Blumethal and Hawley have proposed a framework on AI legislation, which, in part, calls for the need for transparency and financial and public credit when using copyrighted content.
Not covered by fair use
Lynch said Congress needs to clarify that the use of publishers’ content for training and for the output of generative AI models is not fair use.
He argued that the copyright law is designed to allow for criticism, parody, research and news reporting, but not “when there is an adverse effect on the market for the copyrighted material.”
“Fair use is not intended to simply enrich technology companies that prefer not to pay,” Lynch said.
Licensing deals are needed
Lynch cited the success of “private negotiations” in film and TV, sports and music industries to sign licensing deals and get compensated for content. Both he and Coffey agreed that this was the only fair path forward and that many media companies would go out of business otherwise. OpenAI has signed deals with the Associated Press and Axel Springer.
Limiting gen AI technology limits freedom
Jarvis took another position entirely. He made the argument that restricting generative AI’s ability to “crawl” the internet would fence off people’s access to information, as well as journalists’ ability to use each other’s work for their own reporting. Jarvis said he was “disturbed to learn” that The New York Times’ lawsuit asked OpenAI to erase the history of its content from its models, which he argued is “available for free” (though the Times does have a paywall).
“Instead of debating protectionist legislation sought by lobbyists for a struggling industry, I hope we also have a discussion about journalism’s moral obligation to an informed democracy,” Jarvis said. “Please base decisions that affect internet rights on rational proof of harms, not media’s moral panic.”

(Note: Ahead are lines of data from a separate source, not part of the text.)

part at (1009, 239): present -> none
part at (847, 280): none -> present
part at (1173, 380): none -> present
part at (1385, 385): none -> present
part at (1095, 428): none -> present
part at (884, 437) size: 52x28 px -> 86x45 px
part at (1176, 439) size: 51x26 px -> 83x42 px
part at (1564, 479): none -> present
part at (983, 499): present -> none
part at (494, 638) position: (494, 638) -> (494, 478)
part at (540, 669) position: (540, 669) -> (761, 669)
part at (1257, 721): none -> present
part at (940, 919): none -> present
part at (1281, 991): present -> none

Senator Blumenthal did not seem to agree.
“There is no free lunch here,” Blumenthal said. “The content doesn’t appear by magic.” – Sara Guaglione
Numbers to know
$1 million – $5 million: The amount of money that OpenAI is offering publishers per year to license their news articles for use in training its large language models.
2.5: The number of years that Kevin Merida served as executive editor of The Los Angeles Times before announcing that he is stepping down this week.
19%: The average price increase over the past year of digital news subscriptions in the U.K.